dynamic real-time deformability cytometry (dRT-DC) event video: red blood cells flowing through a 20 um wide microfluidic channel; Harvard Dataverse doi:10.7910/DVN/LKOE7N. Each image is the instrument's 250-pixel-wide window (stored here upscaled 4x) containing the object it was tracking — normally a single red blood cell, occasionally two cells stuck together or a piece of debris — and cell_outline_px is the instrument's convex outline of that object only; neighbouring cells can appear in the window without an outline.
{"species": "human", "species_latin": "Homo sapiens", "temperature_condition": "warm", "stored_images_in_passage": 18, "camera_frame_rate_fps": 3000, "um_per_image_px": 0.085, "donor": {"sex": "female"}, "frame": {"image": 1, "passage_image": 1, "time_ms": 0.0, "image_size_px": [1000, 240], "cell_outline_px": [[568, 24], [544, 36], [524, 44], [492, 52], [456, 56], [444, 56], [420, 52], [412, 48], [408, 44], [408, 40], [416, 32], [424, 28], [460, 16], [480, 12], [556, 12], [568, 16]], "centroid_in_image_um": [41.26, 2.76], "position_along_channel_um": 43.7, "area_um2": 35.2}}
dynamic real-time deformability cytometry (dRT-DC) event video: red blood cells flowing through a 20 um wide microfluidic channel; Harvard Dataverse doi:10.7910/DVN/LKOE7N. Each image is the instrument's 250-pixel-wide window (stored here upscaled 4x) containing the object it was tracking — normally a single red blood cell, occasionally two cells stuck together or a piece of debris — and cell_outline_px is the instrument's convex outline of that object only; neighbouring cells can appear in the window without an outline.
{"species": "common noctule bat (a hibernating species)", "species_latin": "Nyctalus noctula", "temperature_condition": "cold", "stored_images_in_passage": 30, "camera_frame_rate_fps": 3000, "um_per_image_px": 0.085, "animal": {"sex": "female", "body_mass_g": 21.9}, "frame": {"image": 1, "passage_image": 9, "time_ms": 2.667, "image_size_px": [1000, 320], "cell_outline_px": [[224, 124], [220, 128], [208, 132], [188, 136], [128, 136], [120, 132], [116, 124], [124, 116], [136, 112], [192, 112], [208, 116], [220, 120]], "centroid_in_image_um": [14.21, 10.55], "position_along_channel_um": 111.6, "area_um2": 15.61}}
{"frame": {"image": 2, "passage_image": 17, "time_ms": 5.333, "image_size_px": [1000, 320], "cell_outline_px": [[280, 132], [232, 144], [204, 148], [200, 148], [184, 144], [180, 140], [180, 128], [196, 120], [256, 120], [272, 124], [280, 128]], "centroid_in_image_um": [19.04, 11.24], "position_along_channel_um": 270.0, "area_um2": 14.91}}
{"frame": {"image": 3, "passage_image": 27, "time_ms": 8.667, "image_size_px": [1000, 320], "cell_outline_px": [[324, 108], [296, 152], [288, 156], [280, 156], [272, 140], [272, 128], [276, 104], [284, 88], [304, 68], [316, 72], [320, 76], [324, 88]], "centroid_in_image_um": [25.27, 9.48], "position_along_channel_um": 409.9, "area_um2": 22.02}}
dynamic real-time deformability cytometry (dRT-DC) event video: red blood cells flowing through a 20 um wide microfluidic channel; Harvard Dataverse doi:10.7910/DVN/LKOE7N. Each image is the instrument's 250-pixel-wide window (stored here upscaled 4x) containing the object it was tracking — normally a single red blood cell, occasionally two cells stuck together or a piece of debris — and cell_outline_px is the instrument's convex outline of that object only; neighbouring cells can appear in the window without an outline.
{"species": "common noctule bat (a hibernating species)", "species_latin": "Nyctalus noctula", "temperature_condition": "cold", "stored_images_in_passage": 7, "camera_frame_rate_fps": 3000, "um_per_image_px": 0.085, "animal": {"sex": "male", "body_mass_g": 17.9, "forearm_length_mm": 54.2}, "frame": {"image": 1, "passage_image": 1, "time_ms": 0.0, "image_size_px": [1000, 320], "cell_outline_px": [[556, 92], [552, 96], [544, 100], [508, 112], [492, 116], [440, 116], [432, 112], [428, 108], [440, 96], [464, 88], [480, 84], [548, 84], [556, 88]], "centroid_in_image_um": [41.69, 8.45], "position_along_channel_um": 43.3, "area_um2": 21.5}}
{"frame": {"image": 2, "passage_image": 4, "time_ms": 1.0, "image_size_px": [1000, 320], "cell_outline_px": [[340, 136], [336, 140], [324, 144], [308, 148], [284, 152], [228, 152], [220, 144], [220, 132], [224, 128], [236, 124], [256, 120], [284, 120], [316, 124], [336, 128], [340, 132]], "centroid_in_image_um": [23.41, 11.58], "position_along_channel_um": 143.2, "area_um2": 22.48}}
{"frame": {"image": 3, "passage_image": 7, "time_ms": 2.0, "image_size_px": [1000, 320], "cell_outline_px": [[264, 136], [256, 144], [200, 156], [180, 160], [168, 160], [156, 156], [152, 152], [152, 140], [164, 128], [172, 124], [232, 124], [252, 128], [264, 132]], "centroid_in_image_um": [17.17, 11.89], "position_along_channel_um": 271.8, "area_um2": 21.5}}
★ ★ ★ ★
** The task **
Copy all the lines, exactly.

** Finished exercise **
dynamic real-time deformability cytometry (dRT-DC) event video: red blood cells flowing through a 20 um wide microfluidic channel; Harvard Dataverse doi:10.7910/DVN/LKOE7N. Each image is the instrument's 250-pixel-wide window (stored here upscaled 4x) containing the object it was tracking — normally a single red blood cell, occasionally two cells stuck together or a piece of debris — and cell_outline_px is the instrument's convex outline of that object only; neighbouring cells can appear in the window without an outline.
{"species": "human", "species_latin": "Homo sapiens", "temperature_condition": "warm", "stored_images_in_passage": 18, "camera_frame_rate_fps": 3000, "um_per_image_px": 0.085, "donor": {"sex": "female"}, "frame": {"image": 1, "passage_image": 1, "time_ms": 0.0, "image_size_px": [1000, 240], "cell_outline_px": [[568, 24], [544, 36], [524, 44], [492, 52], [456, 56], [444, 56], [420, 52], [412, 48], [408, 44], [408, 40], [416, 32], [424, 28], [460, 16], [480, 12], [556, 12], [568, 16]], "centroid_in_image_um": [41.26, 2.76], "position_along_channel_um": 43.7, "area_um2": 35.2}}
dynamic real-time deformability cytometry (dRT-DC) event video: red blood cells flowing through a 20 um wide microfluidic channel; Harvard Dataverse doi:10.7910/DVN/LKOE7N. Each image is the instrument's 250-pixel-wide window (stored here upscaled 4x) containing the object it was tracking — normally a single red blood cell, occasionally two cells stuck together or a piece of debris — and cell_outline_px is the instrument's convex outline of that object only; neighbouring cells can appear in the window without an outline.
{"species": "common noctule bat (a hibernating species)", "species_latin": "Nyctalus noctula", "temperature_condition": "cold", "stored_images_in_passage": 30, "camera_frame_rate_fps": 3000, "um_per_image_px": 0.085, "animal": {"sex": "female", "body_mass_g": 21.9}, "frame": {"image": 1, "passage_image": 9, "time_ms": 2.667, "image_size_px": [1000, 320], "cell_outline_px": [[224, 124], [220, 128], [208, 132], [188, 136], [128, 136], [120, 132], [116, 124], [124, 116], [136, 112], [192, 112], [208, 116], [220, 120]], "centroid_in_image_um": [14.21, 10.55], "position_along_channel_um": 111.6, "area_um2": 15.61}}
{"frame": {"image": 2, "passage_image": 17, "time_ms": 5.333, "image_size_px": [1000, 320], "cell_outline_px": [[280, 132], [232, 144], [204, 148], [200, 148], [184, 144], [180, 140], [180, 128], [196, 120], [256, 120], [272, 124], [280, 128]], "centroid_in_image_um": [19.04, 11.24], "position_along_channel_um": 270.0, "area_um2": 14.91}}
{"frame": {"image": 3, "passage_image": 27, "time_ms": 8.667, "image_size_px": [1000, 320], "cell_outline_px": [[324, 108], [296, 152], [288, 156], [280, 156], [272, 140], [272, 128], [276, 104], [284, 88], [304, 68], [316, 72], [320, 76], [324, 88]], "centroid_in_image_um": [25.27, 9.48], "position_along_channel_um": 409.9, "area_um2": 22.02}}
dynamic real-time deformability cytometry (dRT-DC) event video: red blood cells flowing through a 20 um wide microfluidic channel; Harvard Dataverse doi:10.7910/DVN/LKOE7N. Each image is the instrument's 250-pixel-wide window (stored here upscaled 4x) containing the object it was tracking — normally a single red blood cell, occasionally two cells stuck together or a piece of debris — and cell_outline_px is the instrument's convex outline of that object only; neighbouring cells can appear in the window without an outline.
{"species": "common noctule bat (a hibernating species)", "species_latin": "Nyctalus noctula", "temperature_condition": "cold", "stored_images_in_passage": 7, "camera_frame_rate_fps": 3000, "um_per_image_px": 0.085, "animal": {"sex": "male", "body_mass_g": 17.9, "forearm_length_mm": 54.2}, "frame": {"image": 1, "passage_image": 1, "time_ms": 0.0, "image_size_px": [1000, 320], "cell_outline_px": [[556, 92], [552, 96], [544, 100], [508, 112], [492, 116], [440, 116], [432, 112], [428, 108], [440, 96], [464, 88], [480, 84], [548, 84], [556, 88]], "centroid_in_image_um": [41.69, 8.45], "position_along_channel_um": 43.3, "area_um2": 21.5}}
{"frame": {"image": 2, "passage_image": 4, "time_ms": 1.0, "image_size_px": [1000, 320], "cell_outline_px": [[340, 136], [336, 140], [324, 144], [308, 148], [284, 152], [228, 152], [220, 144], [220, 132], [224, 128], [236, 124], [256, 120], [284, 120], [316, 124], [336, 128], [340, 132]], "centroid_in_image_um": [23.41, 11.58], "position_along_channel_um": 143.2, "area_um2": 22.48}}
{"frame": {"image": 3, "passage_image": 7, "time_ms": 2.0, "image_size_px": [1000, 320], "cell_outline_px": [[264, 136], [256, 144], [200, 156], [180, 160], [168, 160], [156, 156], [152, 152], [152, 140], [164, 128], [172, 124], [232, 124], [252, 128], [264, 132]], "centroid_in_image_um": [17.17, 11.89], "position_along_channel_um": 271.8, "area_um2": 21.5}}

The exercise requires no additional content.